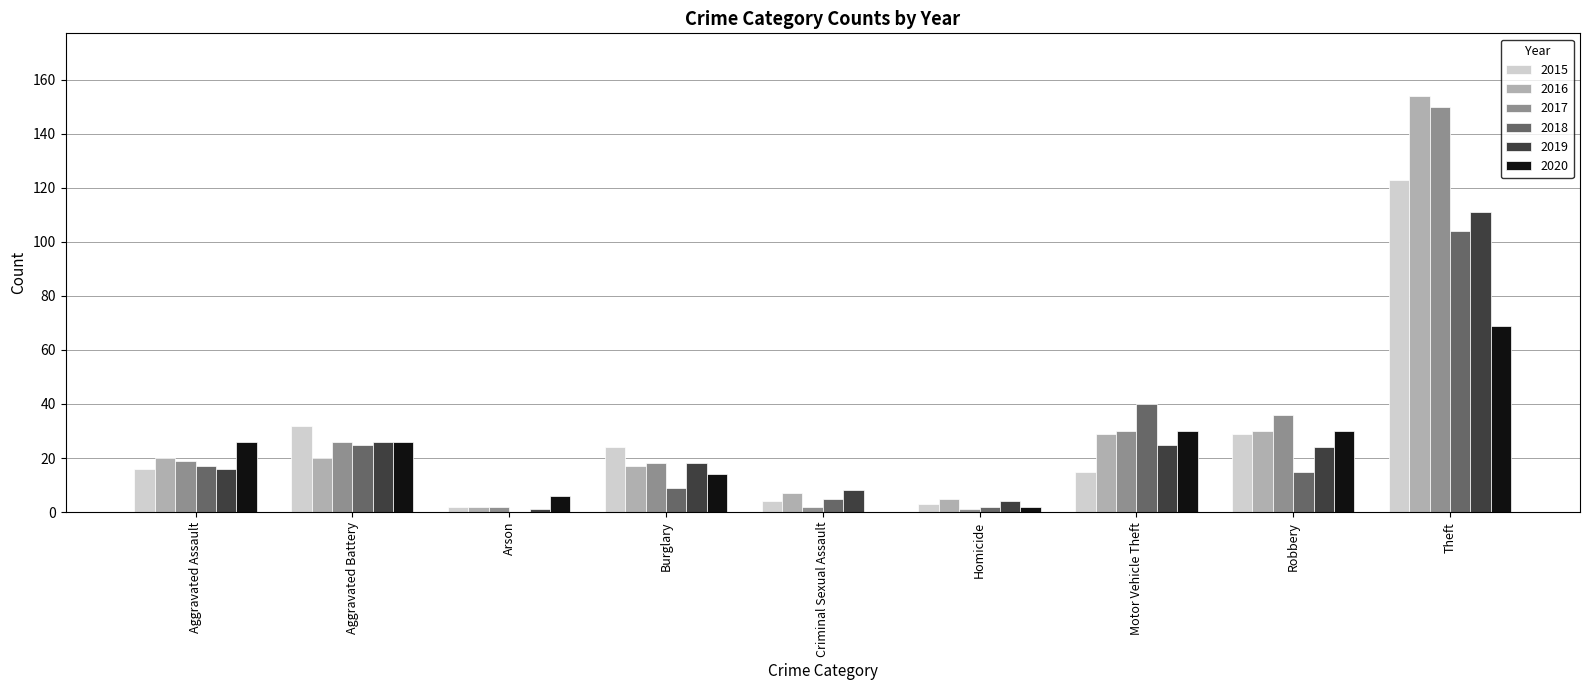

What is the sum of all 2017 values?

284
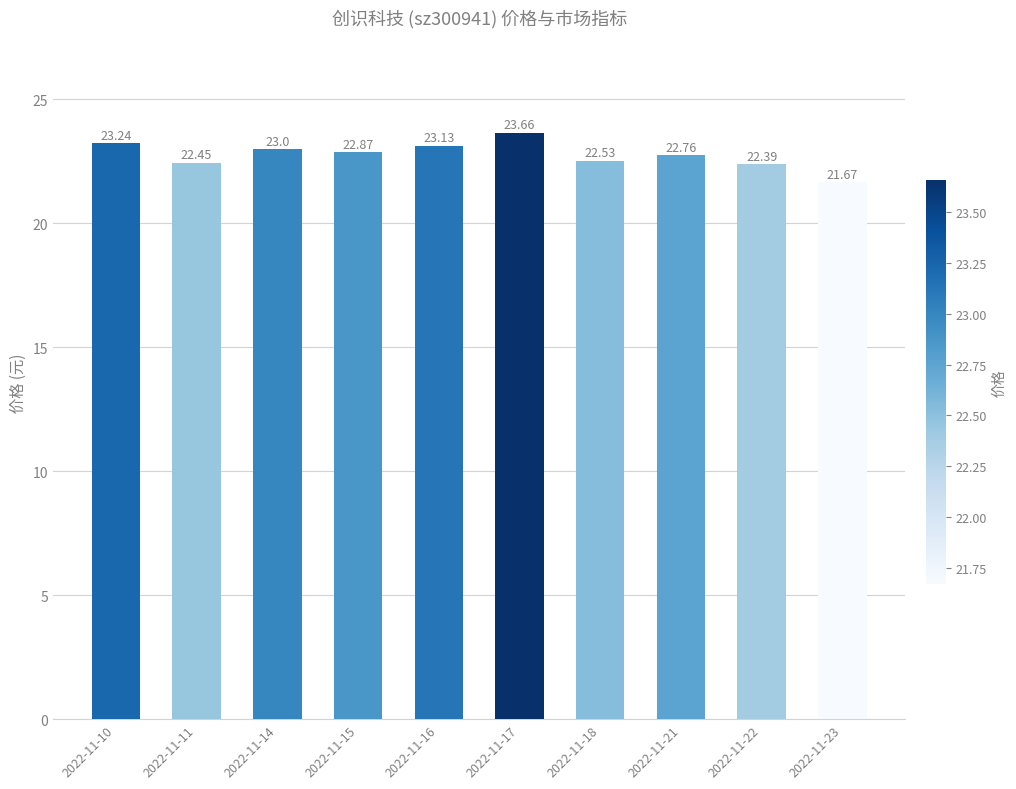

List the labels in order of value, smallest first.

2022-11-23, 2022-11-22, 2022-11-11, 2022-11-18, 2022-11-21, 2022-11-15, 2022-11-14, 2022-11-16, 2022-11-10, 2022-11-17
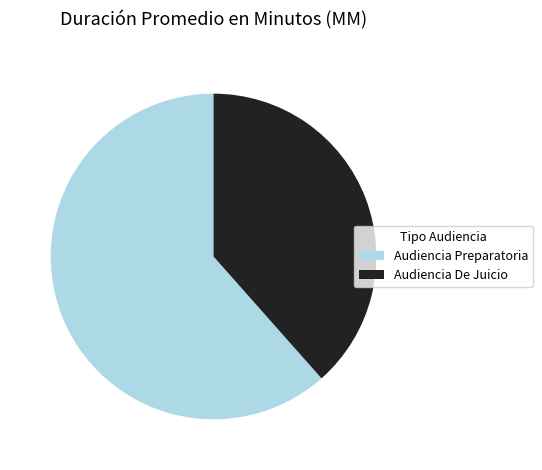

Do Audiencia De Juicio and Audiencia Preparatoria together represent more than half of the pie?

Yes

...

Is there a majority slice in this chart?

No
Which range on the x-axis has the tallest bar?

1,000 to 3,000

* * *

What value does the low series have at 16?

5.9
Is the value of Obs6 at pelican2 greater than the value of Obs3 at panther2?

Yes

• **What you should do**
Set out the lines above as a numbered list, starting at the line containing "What is the sum of all 2017 values?" and ending at the line containing "2022-11-16, 2022-11-10, 2022-11-17". Skip blank lines and leave out the pictures.

• **Exercise response**
1. What is the sum of all 2017 values?
2. 284
3. List the labels in order of value, smallest first.
4. 2022-11-23, 2022-11-22, 2022-11-11, 2022-11-18, 2022-11-21, 2022-11-15, 2022-11-14, 2022-11-16, 2022-11-10, 2022-11-17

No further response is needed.